| WHAT YOU SHOULD DO |
Reproduce the entries word for word, starting with the first line and ending with the line containing "1357 105 11 10 - 2100", including both of those lines.

(Extracted data entries)

□ □ □ □ □ □ □

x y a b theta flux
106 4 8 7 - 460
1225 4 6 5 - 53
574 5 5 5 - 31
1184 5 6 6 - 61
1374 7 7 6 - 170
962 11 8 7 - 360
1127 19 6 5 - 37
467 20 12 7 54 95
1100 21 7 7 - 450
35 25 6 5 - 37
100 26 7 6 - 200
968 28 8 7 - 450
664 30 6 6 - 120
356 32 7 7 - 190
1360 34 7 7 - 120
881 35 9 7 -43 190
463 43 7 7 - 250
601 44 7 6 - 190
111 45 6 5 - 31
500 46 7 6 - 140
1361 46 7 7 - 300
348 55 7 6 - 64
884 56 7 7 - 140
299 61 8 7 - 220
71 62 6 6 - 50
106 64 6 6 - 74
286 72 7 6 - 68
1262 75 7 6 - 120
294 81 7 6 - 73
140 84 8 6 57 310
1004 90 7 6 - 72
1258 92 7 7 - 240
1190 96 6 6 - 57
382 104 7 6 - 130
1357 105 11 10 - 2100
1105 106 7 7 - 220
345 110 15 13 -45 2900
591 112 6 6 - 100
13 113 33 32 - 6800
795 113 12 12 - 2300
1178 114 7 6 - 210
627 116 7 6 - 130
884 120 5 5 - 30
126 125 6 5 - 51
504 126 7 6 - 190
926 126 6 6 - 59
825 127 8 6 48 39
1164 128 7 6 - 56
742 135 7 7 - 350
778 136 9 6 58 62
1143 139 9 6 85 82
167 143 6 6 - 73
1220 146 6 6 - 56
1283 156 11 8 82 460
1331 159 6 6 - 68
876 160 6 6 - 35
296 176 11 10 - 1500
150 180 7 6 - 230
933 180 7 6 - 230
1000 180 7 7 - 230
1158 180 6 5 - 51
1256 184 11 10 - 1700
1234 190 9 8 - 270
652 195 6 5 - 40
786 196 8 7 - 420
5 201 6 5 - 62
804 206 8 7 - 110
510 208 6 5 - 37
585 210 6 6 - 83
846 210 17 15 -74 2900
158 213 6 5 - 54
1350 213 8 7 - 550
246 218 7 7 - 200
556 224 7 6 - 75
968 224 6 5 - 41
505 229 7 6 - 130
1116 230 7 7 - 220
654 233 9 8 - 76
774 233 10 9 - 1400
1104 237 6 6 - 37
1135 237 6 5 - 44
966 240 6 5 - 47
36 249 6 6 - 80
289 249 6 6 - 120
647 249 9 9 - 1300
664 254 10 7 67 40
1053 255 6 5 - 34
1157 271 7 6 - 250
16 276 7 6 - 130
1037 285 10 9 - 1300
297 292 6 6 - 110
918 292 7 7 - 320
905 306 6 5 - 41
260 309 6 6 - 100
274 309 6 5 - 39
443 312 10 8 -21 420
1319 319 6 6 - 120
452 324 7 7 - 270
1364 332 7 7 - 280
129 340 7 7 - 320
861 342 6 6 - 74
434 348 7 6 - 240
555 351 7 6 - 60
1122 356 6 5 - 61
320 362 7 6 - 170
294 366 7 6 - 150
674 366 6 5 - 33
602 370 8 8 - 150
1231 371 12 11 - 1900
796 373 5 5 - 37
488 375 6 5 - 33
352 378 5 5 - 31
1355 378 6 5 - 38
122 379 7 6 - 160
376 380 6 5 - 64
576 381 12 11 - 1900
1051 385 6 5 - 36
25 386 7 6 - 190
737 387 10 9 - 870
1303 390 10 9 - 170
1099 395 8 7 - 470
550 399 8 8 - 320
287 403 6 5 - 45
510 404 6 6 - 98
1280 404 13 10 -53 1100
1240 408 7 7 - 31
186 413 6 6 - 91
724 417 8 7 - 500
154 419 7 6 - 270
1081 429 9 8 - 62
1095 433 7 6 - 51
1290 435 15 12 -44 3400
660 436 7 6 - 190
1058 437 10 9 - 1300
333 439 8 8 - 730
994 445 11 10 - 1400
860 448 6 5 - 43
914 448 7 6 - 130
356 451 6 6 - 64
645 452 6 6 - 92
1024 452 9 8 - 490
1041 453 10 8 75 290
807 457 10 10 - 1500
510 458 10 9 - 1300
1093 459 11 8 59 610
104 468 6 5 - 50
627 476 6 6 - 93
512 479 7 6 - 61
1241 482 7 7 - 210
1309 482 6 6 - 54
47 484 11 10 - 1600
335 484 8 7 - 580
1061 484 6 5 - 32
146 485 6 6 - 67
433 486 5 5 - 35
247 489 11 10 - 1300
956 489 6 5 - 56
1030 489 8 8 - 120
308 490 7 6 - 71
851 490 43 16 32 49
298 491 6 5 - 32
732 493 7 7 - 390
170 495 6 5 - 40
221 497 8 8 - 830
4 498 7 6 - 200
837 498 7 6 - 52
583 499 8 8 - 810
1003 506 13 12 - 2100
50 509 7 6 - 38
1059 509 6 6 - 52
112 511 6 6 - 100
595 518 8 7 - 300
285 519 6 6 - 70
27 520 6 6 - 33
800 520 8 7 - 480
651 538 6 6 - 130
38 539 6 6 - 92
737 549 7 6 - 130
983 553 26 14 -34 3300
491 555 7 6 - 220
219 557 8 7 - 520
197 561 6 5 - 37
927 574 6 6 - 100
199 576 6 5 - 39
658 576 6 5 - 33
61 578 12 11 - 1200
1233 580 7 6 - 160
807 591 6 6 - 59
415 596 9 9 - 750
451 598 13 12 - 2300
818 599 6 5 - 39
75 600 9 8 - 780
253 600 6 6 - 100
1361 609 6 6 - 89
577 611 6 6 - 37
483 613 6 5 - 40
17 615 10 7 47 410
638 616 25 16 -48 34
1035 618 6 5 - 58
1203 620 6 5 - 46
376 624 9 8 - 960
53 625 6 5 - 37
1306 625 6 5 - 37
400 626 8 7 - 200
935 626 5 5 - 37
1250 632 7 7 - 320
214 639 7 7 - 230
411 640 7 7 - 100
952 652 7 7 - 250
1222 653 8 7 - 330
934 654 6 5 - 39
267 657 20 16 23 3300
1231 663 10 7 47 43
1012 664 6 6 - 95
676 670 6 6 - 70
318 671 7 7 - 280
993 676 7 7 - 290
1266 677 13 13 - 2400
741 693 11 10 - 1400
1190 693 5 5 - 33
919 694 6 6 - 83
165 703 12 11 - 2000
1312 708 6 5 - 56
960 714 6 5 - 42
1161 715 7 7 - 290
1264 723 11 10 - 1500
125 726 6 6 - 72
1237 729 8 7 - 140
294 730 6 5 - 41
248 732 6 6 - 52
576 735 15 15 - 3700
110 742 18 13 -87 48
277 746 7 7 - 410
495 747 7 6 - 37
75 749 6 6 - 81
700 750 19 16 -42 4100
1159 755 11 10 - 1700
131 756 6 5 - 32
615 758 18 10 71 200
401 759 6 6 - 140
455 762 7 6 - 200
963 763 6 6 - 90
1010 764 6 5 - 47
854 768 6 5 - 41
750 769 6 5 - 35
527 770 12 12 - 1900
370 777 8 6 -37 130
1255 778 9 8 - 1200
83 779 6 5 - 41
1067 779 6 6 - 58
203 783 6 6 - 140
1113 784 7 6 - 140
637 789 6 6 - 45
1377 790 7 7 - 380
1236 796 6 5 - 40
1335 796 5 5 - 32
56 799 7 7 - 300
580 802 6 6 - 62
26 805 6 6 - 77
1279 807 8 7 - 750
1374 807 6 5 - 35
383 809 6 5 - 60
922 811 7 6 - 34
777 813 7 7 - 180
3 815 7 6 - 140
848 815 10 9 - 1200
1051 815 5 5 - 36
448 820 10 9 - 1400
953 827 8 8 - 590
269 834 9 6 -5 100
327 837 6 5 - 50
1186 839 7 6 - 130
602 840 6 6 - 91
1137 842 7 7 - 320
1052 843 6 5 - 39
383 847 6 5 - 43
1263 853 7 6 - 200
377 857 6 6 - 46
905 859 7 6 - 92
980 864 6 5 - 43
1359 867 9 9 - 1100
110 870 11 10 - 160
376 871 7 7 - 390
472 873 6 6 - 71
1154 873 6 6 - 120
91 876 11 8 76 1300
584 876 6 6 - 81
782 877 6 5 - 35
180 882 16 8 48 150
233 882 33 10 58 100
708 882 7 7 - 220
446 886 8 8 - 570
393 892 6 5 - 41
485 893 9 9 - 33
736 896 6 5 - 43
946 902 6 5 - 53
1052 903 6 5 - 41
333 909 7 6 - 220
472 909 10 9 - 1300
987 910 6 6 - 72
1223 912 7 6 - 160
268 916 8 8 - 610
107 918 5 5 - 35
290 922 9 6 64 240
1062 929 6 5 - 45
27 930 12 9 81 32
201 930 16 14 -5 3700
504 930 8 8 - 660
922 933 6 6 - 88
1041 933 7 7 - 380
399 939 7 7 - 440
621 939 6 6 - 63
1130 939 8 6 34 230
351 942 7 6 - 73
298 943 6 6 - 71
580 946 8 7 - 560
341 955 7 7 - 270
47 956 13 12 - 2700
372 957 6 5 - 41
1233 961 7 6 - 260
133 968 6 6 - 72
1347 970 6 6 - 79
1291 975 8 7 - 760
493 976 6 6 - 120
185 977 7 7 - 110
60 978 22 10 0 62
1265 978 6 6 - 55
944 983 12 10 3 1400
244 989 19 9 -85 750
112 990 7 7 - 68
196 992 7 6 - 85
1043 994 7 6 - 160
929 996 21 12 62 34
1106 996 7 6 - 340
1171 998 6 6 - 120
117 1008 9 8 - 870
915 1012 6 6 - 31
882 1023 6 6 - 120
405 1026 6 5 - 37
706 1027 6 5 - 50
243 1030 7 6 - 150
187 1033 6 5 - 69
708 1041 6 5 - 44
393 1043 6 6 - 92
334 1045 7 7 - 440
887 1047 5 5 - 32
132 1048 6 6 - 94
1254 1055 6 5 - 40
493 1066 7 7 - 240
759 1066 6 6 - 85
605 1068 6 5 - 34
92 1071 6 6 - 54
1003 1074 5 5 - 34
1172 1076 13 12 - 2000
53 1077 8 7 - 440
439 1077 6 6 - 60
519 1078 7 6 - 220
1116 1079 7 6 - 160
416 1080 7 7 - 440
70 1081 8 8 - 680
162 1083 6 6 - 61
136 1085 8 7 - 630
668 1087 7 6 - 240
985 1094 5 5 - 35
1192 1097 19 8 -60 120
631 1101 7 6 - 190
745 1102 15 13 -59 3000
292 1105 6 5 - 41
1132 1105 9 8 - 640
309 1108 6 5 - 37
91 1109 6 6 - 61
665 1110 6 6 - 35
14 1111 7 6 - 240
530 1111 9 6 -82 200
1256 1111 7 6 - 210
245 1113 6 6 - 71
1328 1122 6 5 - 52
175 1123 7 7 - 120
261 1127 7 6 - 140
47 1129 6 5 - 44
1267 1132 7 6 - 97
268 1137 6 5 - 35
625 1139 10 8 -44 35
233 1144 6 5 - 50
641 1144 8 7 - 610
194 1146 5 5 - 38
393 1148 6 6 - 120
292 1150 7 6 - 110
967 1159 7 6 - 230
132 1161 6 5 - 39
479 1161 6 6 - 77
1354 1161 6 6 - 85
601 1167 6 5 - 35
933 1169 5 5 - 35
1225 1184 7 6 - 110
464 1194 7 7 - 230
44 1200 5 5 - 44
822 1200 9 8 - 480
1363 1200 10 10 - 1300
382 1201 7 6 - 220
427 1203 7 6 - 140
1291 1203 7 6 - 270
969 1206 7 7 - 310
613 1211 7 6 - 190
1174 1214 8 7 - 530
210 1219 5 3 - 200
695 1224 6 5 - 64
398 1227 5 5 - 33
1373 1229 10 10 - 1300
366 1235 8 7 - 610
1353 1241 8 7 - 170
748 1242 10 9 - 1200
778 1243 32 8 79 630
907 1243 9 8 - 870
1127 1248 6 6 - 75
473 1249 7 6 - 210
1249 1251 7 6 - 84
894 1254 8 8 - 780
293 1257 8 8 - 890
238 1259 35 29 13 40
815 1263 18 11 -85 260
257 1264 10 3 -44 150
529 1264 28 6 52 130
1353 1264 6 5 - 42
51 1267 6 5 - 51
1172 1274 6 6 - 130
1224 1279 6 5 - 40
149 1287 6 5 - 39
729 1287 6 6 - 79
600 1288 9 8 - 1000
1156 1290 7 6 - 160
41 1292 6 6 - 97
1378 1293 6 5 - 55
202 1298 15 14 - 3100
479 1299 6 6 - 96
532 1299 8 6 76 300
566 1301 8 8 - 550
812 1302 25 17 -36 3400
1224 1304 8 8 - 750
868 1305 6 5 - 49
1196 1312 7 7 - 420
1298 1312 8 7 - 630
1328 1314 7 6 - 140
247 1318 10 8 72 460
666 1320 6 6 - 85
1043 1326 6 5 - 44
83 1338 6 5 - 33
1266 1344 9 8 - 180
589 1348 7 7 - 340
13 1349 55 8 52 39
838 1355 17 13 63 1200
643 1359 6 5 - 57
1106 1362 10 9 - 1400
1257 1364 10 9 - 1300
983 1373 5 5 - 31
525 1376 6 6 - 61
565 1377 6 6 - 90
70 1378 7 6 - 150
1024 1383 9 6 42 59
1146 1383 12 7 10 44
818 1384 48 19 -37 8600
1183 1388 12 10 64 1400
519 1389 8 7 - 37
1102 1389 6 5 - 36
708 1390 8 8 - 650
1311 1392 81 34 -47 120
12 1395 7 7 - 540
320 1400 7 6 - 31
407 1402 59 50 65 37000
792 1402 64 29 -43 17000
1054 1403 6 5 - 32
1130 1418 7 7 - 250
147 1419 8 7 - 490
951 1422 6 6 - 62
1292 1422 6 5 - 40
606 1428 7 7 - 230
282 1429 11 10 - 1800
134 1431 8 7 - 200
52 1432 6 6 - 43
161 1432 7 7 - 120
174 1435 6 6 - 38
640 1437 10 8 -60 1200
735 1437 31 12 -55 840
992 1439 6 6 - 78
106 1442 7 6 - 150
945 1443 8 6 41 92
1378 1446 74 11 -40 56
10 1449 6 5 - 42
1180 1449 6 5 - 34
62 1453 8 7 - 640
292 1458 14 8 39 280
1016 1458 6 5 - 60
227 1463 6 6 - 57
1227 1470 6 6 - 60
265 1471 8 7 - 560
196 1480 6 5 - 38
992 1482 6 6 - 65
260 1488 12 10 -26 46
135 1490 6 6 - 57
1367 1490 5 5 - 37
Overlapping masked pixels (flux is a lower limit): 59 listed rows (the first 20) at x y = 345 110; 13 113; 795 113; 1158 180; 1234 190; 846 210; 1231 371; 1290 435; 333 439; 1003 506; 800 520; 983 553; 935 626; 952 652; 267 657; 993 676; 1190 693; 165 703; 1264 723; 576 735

□ □ □ □ □ □ □

| FINISHED TASK |
x y a b theta flux
106 4 8 7 - 460
1225 4 6 5 - 53
574 5 5 5 - 31
1184 5 6 6 - 61
1374 7 7 6 - 170
962 11 8 7 - 360
1127 19 6 5 - 37
467 20 12 7 54 95
1100 21 7 7 - 450
35 25 6 5 - 37
100 26 7 6 - 200
968 28 8 7 - 450
664 30 6 6 - 120
356 32 7 7 - 190
1360 34 7 7 - 120
881 35 9 7 -43 190
463 43 7 7 - 250
601 44 7 6 - 190
111 45 6 5 - 31
500 46 7 6 - 140
1361 46 7 7 - 300
348 55 7 6 - 64
884 56 7 7 - 140
299 61 8 7 - 220
71 62 6 6 - 50
106 64 6 6 - 74
286 72 7 6 - 68
1262 75 7 6 - 120
294 81 7 6 - 73
140 84 8 6 57 310
1004 90 7 6 - 72
1258 92 7 7 - 240
1190 96 6 6 - 57
382 104 7 6 - 130
1357 105 11 10 - 2100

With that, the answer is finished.